DESCRIPTION OF THE TASK:
Write out the lines below again, swapping "LED" for "OLED" and keeping everything else the same. Leave out the pictures.

*** THE DATA

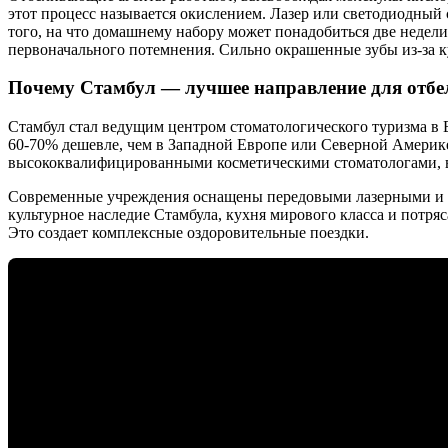
этот процесс называется окислением. Лазер или светодиодный 
того, на что домашнему набору может понадобиться две недели
первоначального потемнения. Сильно окрашенные зубы из-за к
Почему Стамбул — лучшее направление для отбе
Стамбул стал ведущим центром стоматологического туризма в 
60-70% дешевле, чем в Западной Европе или Северной Америк
высококвалифицированными косметическими стоматологами, 
Современные учреждения оснащены передовыми лазерными и с
культурное наследие Стамбула, кухня мирового класса и потр
Это создает комплексные оздоровительные поездки.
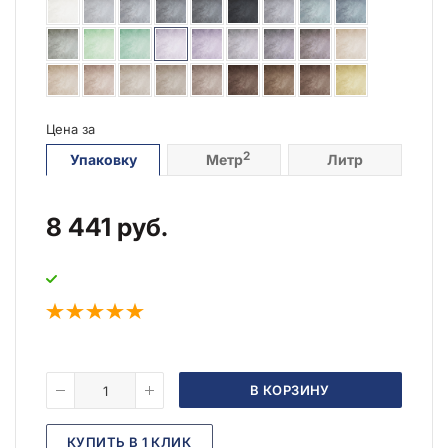
Цена за
2
Упаковку
Метр
Литр
8 441
руб.
В КОРЗИНУ
КУПИТЬ В 1 КЛИК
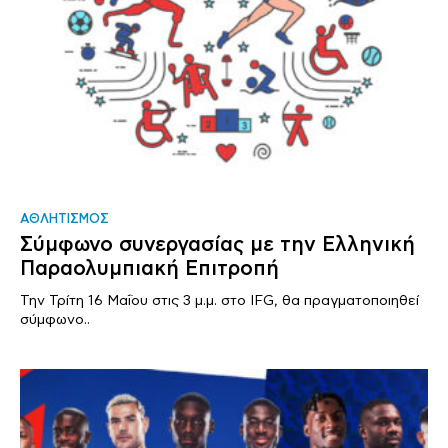
ΑΘΛΗΤΙΣΜΟΣ
Σύμφωνο συνεργασίας με την Ελληνική
Παραολυμπιακή Επιτροπή
Την Τρίτη 16 Μαΐου στις 3 μ.μ. στο IFG, θα πραγματοποιηθεί
σύμφωνο..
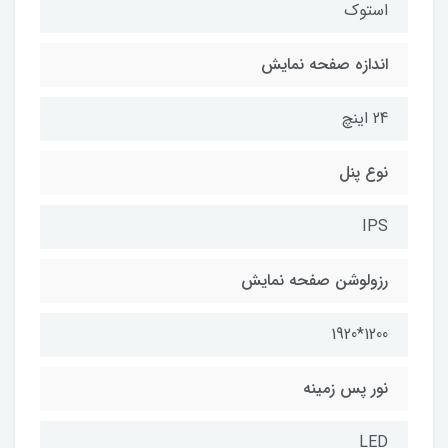
استوک
اندازه صفحه نمایش
24 اینچ
نوع پنل
IPS
رزولوشن صفحه نمایش
1200*1920
نور پس زمینه
LED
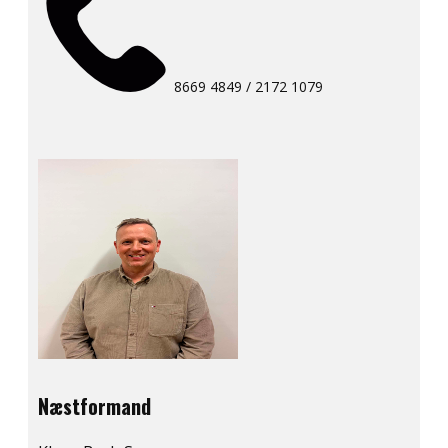
8669 4849 / 2172 1079
Næstformand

******

EXERCISE SOLUTION:
этот процесс называется окислением. Лазер или светодиодный 
того, на что домашнему набору может понадобиться две недели
первоначального потемнения. Сильно окрашенные зубы из-за к
Почему Стамбул — лучшее направление для отбе
Стамбул стал ведущим центром стоматологического туризма в 
60-70% дешевле, чем в Западной Европе или Северной Америк
высококвалифицированными косметическими стоматологами, 
Современные учреждения оснащены передовыми лазерными и с
культурное наследие Стамбула, кухня мирового класса и потр
Это создает комплексные оздоровительные поездки.
Цена за
2
Упаковку
Метр
Литр
8 441
руб.
В КОРЗИНУ
КУПИТЬ В 1 КЛИК
ΑΘΛΗΤΙΣΜΟΣ
Σύμφωνο συνεργασίας με την Ελληνική
Παραολυμπιακή Επιτροπή
Την Τρίτη 16 Μαΐου στις 3 μ.μ. στο IFG, θα πραγματοποιηθεί
σύμφωνο..
استوک
اندازه صفحه نمایش
24 اینچ
نوع پنل
IPS
رزولوشن صفحه نمایش
1200*1920
نور پس زمینه
OLED
8669 4849 / 2172 1079
Næstformand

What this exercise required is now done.